Once the pictures are removed, restate the data below word for word.
== == ==
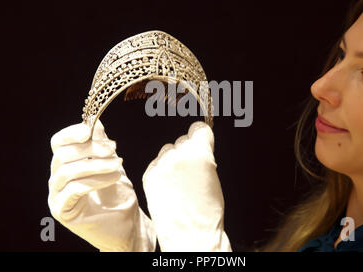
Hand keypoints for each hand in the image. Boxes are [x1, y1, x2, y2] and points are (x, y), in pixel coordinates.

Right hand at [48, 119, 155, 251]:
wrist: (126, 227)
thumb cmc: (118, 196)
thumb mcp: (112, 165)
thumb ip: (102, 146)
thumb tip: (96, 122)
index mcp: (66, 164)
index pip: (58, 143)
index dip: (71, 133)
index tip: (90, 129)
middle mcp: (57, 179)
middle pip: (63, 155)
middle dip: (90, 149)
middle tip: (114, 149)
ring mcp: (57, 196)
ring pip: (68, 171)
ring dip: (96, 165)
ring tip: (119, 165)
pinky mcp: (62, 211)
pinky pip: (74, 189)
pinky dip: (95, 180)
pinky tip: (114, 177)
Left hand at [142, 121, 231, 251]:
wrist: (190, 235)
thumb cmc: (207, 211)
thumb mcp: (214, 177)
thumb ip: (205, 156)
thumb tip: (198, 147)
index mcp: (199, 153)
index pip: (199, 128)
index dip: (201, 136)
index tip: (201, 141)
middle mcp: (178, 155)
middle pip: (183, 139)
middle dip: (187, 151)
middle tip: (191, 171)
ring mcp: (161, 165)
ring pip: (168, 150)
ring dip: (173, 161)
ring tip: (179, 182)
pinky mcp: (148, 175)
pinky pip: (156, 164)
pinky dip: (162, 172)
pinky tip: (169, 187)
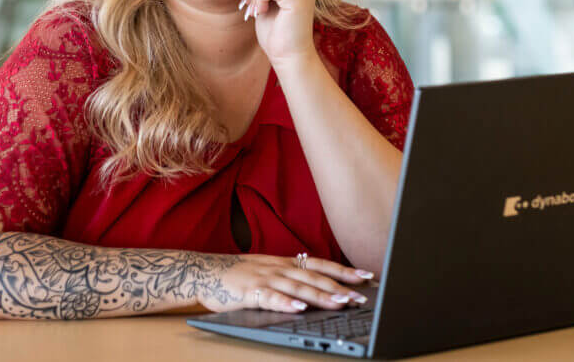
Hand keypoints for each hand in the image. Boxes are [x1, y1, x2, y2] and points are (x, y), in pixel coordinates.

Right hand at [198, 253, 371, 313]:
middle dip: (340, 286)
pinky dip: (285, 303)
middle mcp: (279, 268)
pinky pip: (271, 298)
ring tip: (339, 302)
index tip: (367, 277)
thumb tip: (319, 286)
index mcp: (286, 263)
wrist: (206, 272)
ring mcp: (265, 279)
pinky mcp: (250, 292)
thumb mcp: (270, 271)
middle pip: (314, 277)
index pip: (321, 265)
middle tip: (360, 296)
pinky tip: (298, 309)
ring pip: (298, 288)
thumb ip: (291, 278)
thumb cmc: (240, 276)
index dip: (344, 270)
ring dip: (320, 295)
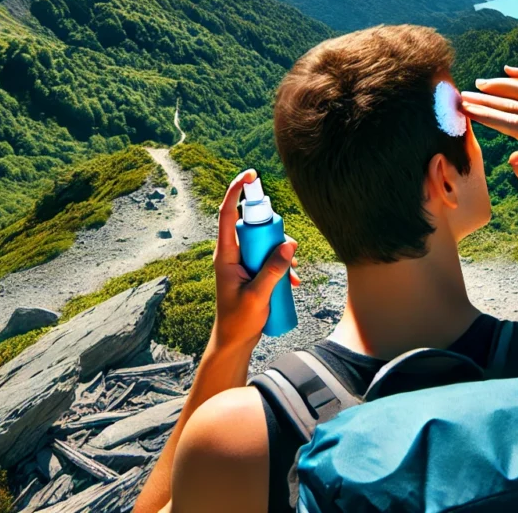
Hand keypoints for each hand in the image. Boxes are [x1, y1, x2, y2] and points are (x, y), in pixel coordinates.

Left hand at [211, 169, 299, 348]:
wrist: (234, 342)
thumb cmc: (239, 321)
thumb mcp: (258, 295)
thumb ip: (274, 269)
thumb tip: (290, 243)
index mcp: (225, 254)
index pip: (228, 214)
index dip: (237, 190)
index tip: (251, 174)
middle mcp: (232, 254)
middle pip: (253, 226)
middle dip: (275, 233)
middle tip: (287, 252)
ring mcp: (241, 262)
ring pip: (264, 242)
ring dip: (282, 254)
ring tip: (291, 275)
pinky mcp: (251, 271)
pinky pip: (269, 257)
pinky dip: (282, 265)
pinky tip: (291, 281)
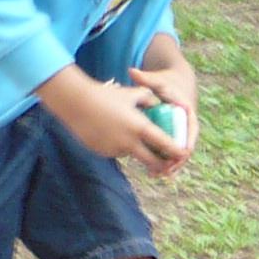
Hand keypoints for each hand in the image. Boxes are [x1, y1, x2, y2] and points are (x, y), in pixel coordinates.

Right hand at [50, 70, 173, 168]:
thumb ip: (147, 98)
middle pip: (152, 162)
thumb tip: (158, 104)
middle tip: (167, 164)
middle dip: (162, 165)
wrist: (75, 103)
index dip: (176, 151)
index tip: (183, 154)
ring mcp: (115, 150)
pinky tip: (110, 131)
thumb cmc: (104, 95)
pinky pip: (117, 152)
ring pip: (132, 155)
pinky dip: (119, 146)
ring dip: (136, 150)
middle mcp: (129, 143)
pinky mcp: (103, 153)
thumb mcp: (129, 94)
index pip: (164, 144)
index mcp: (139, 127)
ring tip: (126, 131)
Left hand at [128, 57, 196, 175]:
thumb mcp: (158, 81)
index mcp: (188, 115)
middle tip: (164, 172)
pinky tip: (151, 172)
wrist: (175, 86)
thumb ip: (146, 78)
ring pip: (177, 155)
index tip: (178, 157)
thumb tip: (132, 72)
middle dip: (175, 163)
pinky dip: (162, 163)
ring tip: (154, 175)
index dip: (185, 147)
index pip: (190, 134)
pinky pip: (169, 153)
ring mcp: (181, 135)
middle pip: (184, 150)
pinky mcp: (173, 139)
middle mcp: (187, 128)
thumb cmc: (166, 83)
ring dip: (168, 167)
== == ==
Response to this task:
Hand keypoints for each hand in the image. Boxes are [x1, y1, x2, y2] and points are (x, y), in pixel coordinates.

Right hand at [48, 119, 155, 251]:
wrist: (126, 227)
thumb cmc: (118, 196)
thumb mcp: (112, 165)
thumb ip: (102, 146)
thumb tip: (96, 122)
index mcp: (66, 164)
index pip: (58, 143)
index dip: (71, 133)
index tip: (90, 129)
middle mcp: (57, 179)
middle pip: (63, 155)
middle dip: (90, 149)
middle tip: (114, 149)
ring mcp: (57, 196)
ring pip: (68, 171)
ring dip: (96, 165)
ring tip: (119, 165)
pinky mcp: (62, 211)
pinky pip: (74, 189)
pinky dip: (95, 180)
pinky tip: (114, 177)
Left hand at [142, 121, 231, 251]:
wrist: (190, 235)
thumb cmc: (207, 211)
thumb mcp: (214, 177)
thumb ip: (205, 156)
thumb tip: (198, 147)
index mcp: (199, 153)
index pip: (199, 128)
index dip: (201, 136)
index tip: (201, 141)
middle mcp: (178, 155)
middle pip: (183, 139)
middle dip: (187, 151)
middle tip: (191, 171)
ring mcp: (161, 165)
ring pip: (168, 150)
ring dip: (173, 161)
ring tip: (179, 182)
pinky mcp: (148, 175)
pinky pip: (156, 164)
pinky dip: (162, 172)
pinky tip: (169, 187)
Hand keypoints for each hand in the image. Boxes are [x1, y1, x2, y2] and points are (x, y), in pixel coordinates.

Right hand at [198, 253, 371, 313]:
middle dip: (340, 286)
pinky dip: (285, 303)
middle mcp: (279, 268)
pinky pip: (271, 298)
ring tip: (339, 302)
index tip: (367, 277)
thumb tip: (319, 286)
index mcp: (286, 263)
wrist: (206, 272)
ring mcp: (265, 279)
pinky mcp: (250, 292)
thumb mcp: (270, 271)
middle pip: (314, 277)
index pip: (321, 265)
middle tip: (360, 296)
pinky tip: (298, 309)
ring pip: (298, 288)
thumb ip: (291, 278)
thumb cmc: (240, 276)
index dip: (344, 270)
ring dip: (320, 295)
Hand keypoints for each hand in the image. Boxes are [x1, y1, x2, y2] and points are (x, y), in pixel coordinates.

Left hand at [211, 169, 299, 348]:
wrist: (234, 342)
thumb cmc: (239, 321)
thumb mcp: (258, 295)
thumb ip: (274, 269)
thumb tip: (290, 243)
index mcp: (225, 254)
index pip: (228, 214)
index dip: (237, 190)
index tip: (251, 174)
middle mcp: (232, 254)
middle pip: (253, 226)
middle dip: (275, 233)
middle tip: (287, 252)
ring mcp: (241, 262)
ring pip: (264, 242)
ring dip: (282, 254)
ring tip: (291, 275)
pinky mcp: (251, 271)
pinky pip: (269, 257)
pinky dip: (282, 265)
pinky tip: (291, 281)
Hand keypoints for each hand in the image. Boxes are [x1, y1, x2, y2] and points are (x, y), in pixel coordinates.

Right hand at [50, 70, 173, 168]:
thumb ip: (147, 98)
middle pip: (152, 162)
thumb tip: (158, 104)
middle tip: (167, 164)
middle dip: (162, 165)
wrist: (75, 103)
index dip: (176, 151)
index tip: (183, 154)
ring mcp: (115, 150)
pinky tip: (110, 131)
thumb cmc: (104, 95)
pinky pip: (117, 152)
ring pip: (132, 155)
pinky dip: (119, 146)
ring dip: (136, 150)
middle mcp: (129, 143)
pinky mcp: (103, 153)
thumb mcp: (129, 94)
index pip: (164, 144)
index mcp: (139, 127)
ring tip: (126, 131)
Left hand at [128, 57, 196, 175]:
thumb mcp: (158, 81)
index mcp: (188, 115)
middle tip: (164, 172)
pinky tip: (151, 172)
wrist: (175, 86)
thumb ip: (146, 78)
ring pip: (177, 155)
index tip: (178, 157)
thumb tip: (132, 72)
middle dip: (175, 163)
pinky dip: (162, 163)
ring tip: (154, 175)
index dip: (185, 147)
index pip: (190, 134)
pinky pip: (169, 153)
ring mcp: (181, 135)
middle pip: (184, 150)
pinky mcp: (173, 139)
middle mcp: (187, 128)
thumb cmc: (166, 83)
ring dip: (168, 167)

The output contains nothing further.